At 10:20 PM , Anonymous Daniel Coburn said...

Great post. I've used ttm a bit in my history to get a real look at our shoppers, and also ho we functioned seasonally.

 
At 10:28 PM , Blogger Kevin said...

Thank you, Daniel. Good point on using metrics to detect seasonality!

 
At 6:37 AM , Anonymous Anonymous said...

What do you consider to be healthy growth for total 12-month customers?

 
At 8:19 AM , Blogger Kevin said...

Let's pretend, for a moment, that order frequency and price per item don't move. If that happens, then you need at least 3% growth in the customer file in order to cover increases in expenses due to inflation.

So a healthy business is likely to see 5% to 10% increases in the customer file.

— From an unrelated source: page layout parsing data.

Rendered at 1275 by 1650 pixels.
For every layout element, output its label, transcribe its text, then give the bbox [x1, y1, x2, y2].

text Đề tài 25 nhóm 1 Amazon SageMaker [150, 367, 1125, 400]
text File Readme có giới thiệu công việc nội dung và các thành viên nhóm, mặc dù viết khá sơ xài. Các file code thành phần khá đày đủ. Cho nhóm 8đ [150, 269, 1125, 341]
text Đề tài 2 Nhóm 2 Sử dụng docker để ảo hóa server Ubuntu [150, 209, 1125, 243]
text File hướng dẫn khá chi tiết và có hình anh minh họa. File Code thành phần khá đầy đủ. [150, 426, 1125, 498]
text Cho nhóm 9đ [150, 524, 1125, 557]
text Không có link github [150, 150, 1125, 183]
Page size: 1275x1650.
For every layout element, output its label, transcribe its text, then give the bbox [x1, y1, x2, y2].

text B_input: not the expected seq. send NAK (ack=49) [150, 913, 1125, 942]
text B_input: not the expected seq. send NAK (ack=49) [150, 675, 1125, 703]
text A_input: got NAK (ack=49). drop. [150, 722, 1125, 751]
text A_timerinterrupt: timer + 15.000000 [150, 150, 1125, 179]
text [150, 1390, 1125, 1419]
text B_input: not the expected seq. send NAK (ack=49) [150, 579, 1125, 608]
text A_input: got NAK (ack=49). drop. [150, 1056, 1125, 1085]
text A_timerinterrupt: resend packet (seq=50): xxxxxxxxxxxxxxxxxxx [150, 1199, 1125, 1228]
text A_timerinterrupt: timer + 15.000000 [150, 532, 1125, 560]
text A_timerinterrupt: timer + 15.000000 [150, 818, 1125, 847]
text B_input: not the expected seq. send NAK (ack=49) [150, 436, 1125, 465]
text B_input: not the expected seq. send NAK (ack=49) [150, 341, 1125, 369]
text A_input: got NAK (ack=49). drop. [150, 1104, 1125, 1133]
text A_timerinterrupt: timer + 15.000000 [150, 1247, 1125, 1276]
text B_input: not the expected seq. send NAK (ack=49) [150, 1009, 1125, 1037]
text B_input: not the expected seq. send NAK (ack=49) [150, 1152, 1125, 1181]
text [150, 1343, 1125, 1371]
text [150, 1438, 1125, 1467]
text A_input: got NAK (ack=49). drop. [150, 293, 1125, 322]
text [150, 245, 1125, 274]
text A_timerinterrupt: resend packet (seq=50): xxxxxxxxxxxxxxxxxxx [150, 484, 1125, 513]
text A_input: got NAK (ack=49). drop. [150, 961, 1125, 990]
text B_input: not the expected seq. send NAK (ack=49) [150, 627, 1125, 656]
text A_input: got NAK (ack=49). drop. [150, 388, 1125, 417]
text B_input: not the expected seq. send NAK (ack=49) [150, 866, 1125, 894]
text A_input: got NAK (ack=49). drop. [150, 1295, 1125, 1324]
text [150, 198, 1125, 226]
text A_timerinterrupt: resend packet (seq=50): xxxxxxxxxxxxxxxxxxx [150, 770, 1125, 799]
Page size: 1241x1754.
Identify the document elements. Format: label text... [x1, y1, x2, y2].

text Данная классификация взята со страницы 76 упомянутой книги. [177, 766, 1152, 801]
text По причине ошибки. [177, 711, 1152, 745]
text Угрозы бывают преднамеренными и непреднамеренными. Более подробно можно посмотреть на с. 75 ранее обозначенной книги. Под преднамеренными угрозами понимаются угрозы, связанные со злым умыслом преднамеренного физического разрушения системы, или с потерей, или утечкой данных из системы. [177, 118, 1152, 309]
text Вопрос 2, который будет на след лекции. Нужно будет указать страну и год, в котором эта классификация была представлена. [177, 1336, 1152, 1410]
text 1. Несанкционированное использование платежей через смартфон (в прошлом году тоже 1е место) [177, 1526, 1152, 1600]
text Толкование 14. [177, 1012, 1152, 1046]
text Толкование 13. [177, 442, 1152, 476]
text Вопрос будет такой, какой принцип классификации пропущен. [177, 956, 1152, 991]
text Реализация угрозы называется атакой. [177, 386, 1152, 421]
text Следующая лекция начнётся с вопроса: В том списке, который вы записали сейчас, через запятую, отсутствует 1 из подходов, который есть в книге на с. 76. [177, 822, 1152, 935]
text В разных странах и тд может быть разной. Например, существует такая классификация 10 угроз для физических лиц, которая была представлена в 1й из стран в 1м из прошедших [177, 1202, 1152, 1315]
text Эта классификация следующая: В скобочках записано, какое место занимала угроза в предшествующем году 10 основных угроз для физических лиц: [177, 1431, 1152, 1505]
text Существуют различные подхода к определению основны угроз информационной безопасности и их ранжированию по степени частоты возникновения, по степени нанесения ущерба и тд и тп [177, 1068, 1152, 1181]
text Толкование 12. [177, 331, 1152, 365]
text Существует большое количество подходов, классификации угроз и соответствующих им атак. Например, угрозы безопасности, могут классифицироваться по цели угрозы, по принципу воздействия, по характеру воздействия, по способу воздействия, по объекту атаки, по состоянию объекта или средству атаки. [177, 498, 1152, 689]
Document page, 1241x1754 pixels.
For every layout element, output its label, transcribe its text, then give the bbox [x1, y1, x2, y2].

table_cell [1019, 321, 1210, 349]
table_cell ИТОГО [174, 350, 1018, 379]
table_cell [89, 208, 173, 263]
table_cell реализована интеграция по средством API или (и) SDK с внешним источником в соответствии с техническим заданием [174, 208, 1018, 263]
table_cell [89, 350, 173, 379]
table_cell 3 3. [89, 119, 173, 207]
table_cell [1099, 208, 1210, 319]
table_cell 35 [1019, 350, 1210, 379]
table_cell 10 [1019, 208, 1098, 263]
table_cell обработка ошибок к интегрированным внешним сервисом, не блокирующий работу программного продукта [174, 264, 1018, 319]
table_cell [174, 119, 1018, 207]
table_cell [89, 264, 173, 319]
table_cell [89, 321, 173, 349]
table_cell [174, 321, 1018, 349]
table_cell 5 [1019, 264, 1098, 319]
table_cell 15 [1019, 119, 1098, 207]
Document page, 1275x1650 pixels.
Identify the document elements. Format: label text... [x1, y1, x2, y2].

This assumes that the business is mature (i.e. more than say 15 years old). Younger businesses are likely to experience faster growth in the customer file.

 
At 12:10 PM , Anonymous Anonymous said...

5-10% YOY growth or month-by-month growth?

 
At 4:36 PM , Blogger Kevin said...

Year-over-year growth ... you'll see all kinds of bizarre things happen month-to-month that can be explained by different marketing strategies.

Compare March 2009 to March 2008, and see if you have a healthy increase in file size.